Martin Genest : Déraison et sentiments
Scène

Martin Genest : Déraison et sentiments

Martin Genest a choisi, pour sa mise en scène de la Phèdre de Racine, un cadre rigide à l’image du texte. En espérant que tous deux s’effaceront pour laisser place à l’émotion…

Après le réalisme de Festen et les marionnettes de Jacques et son maître, le tragique de Phèdre se présentait d’abord comme un nouvel univers à explorer pour Martin Genest. "J’y voyais un défi parce que c’est une forme théâtrale que je ne connaissais pas beaucoup. Mais je ne savais pas si c’était une pièce que je pouvais m’approprier, si j’avais quelque chose à dire avec ça. Et après plusieurs lectures, tout à coup, ça m’est apparu, relate-t-il. Derrière ce texte en alexandrins, ce langage rempli de conventions et de poésie, il y a une histoire très touchante et pas loin de nous: celle d’un amour impossible. Mais je me butais à ce que ça dit. D’abord, on y parle d’une meilleure vertu pour éduquer les gens; ce serait ridicule de défendre ça aujourd’hui. Puis, Racine y fait le procès de l’amour: ne tombez pas amoureux, vous allez vous foutre dans la merde; je n’avais pas le goût de dire ça non plus. Donc, moi, je parle plus d’irrationalité, du fait que l’amour, c’est merveilleux, mais que c’est plus fort que nous. On a beau essayer de se raisonner, c’est impossible." Pour ce faire, il a eu l’idée d’inclure au spectacle le personnage de Vénus, auteure du mauvais sort dont Phèdre est victime, qui sera incarné par une harpiste. C’est donc cette présence musico-métaphorique qui y laissera planer le spectre de la possession amoureuse, monstre intangible n’ayant rien à envier aux plus redoutables bêtes mythiques.

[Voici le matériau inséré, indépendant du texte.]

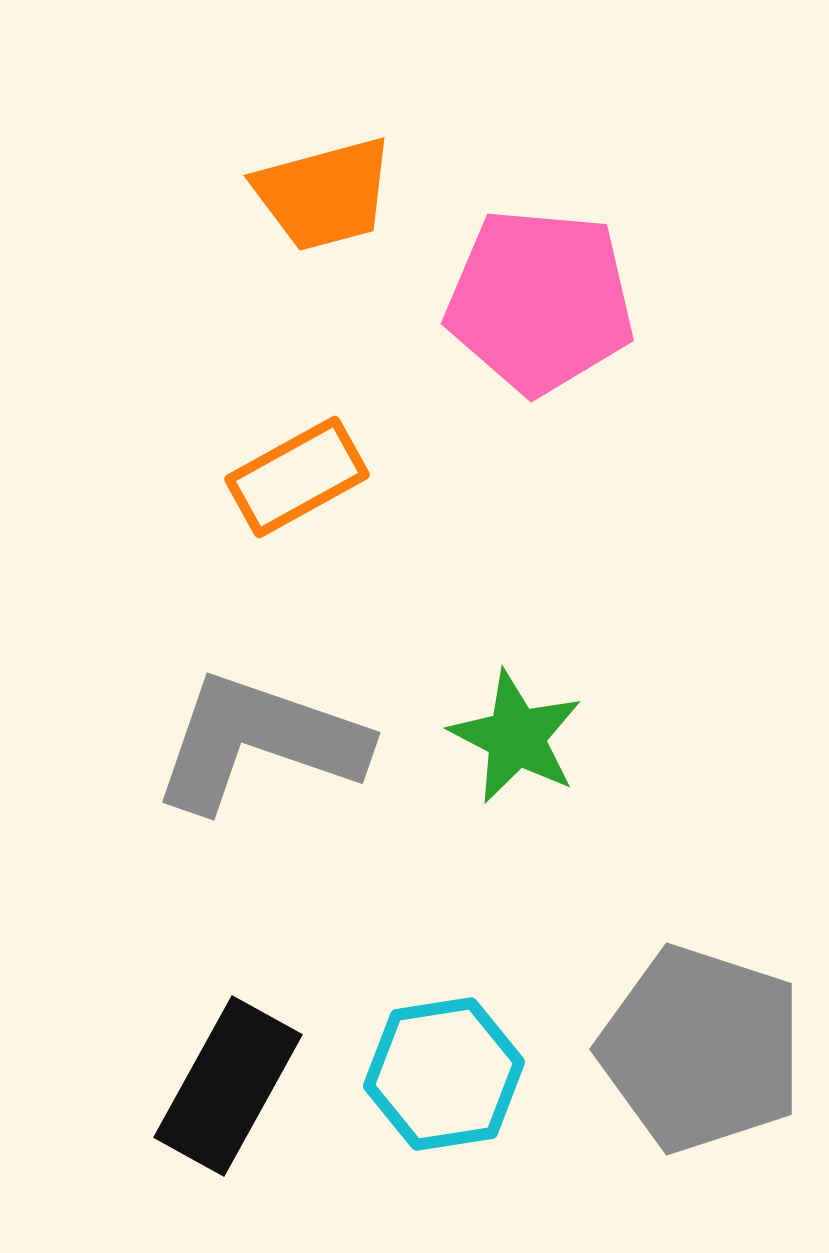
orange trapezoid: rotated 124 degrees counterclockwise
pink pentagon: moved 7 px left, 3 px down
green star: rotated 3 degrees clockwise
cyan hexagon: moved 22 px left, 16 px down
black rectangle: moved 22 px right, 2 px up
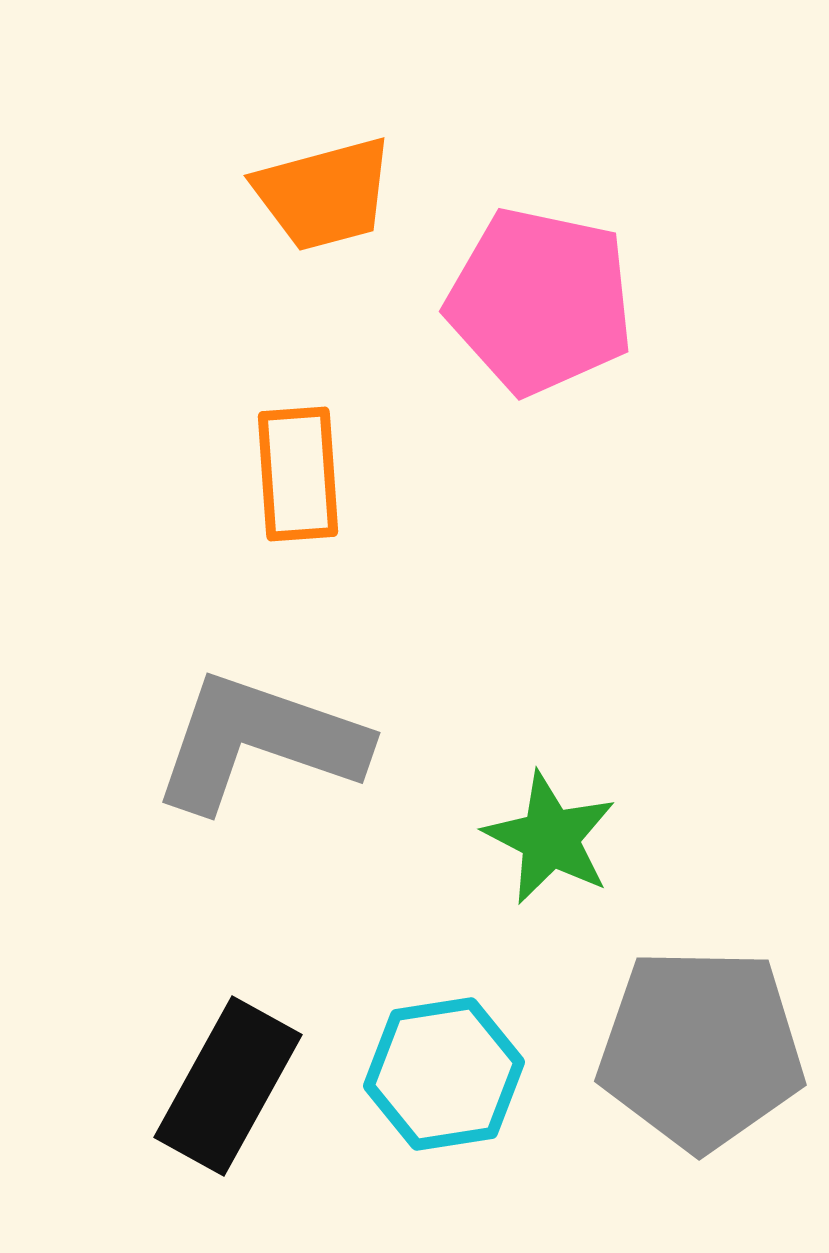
pink pentagon: rotated 7 degrees clockwise
orange rectangle: moved 1 px right, 3 px up; rotated 65 degrees counterclockwise
green star: moved 34 px right, 101 px down
gray pentagon: rotated 17 degrees counterclockwise
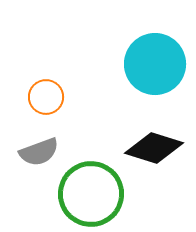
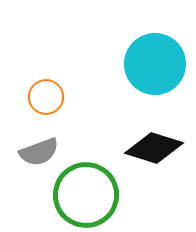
green circle: moved 5 px left, 1 px down
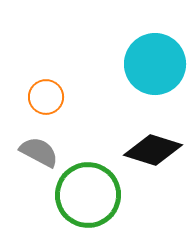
black diamond: moved 1 px left, 2 px down
gray semicircle: rotated 132 degrees counterclockwise
green circle: moved 2 px right
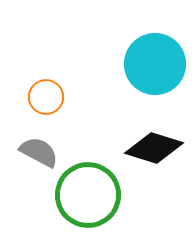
black diamond: moved 1 px right, 2 px up
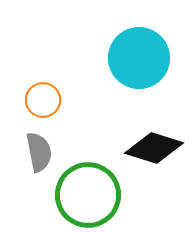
cyan circle: moved 16 px left, 6 px up
orange circle: moved 3 px left, 3 px down
gray semicircle: rotated 51 degrees clockwise
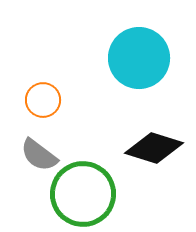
gray semicircle: moved 3 px down; rotated 138 degrees clockwise
green circle: moved 5 px left, 1 px up
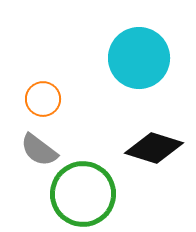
orange circle: moved 1 px up
gray semicircle: moved 5 px up
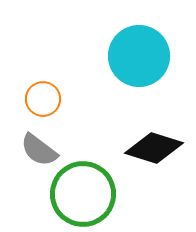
cyan circle: moved 2 px up
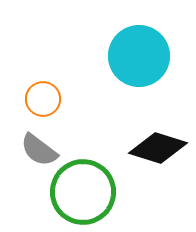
black diamond: moved 4 px right
green circle: moved 2 px up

Afin de rapprocher l’histoire du public, le metteur en scène a par ailleurs choisi de la situer à une époque et dans un lieu indéterminés, au sein d’un décor "très architectural, carré, cartésien", histoire de "mettre en évidence le jeu de l’acteur et ce très beau texte". "C’est comme un building qu’on aurait déshabillé; il ne reste que les beams de métal, illustre-t-il. Je voulais que le corps, la passion soient en contraste avec cet environnement très froid. Aussi, ça m’a permis d’amener quelque chose de syncopé, c’est-à-dire qu’à un moment donné, une scène se passe en bas, on éteint, l’autre se passe en haut… Je peux me promener dans ces cubes-là." Une structure qui n’est pas non plus sans rappeler celle de la tragédie, monument scénographique érigé en écho au monument dramaturgique et rappelant qu’à l’instar de l’architecture, celui-ci s’affirme comme un témoin privilégié du passé. "On comprend qu’à travers toutes ces années, cet édifice s’est affaissé; il ne reste que de la poussière de pierre au sol, observe-t-il. De même, cette histoire a traversé le temps, cette structure est toujours là. Les humains vivent des passions et meurent, mais l’histoire se perpétue." Cela dit, il s’est bien gardé de ne miser que sur la beauté de la langue. "Ce que je voulais, c’était de faire ressortir l’humanité derrière ça, que ça reste une histoire qui nous touche. Qu’on suive les personnages, qu’on ait de l’empathie pour eux et qu’on ne tombe pas dans la froideur d’un texte déclamé, explique-t-il. Pour moi, le piège était de faire quelque chose de muséal et d’esthétique." Ainsi entend-il nous offrir un classique, non pas statufié, mais bien vivant.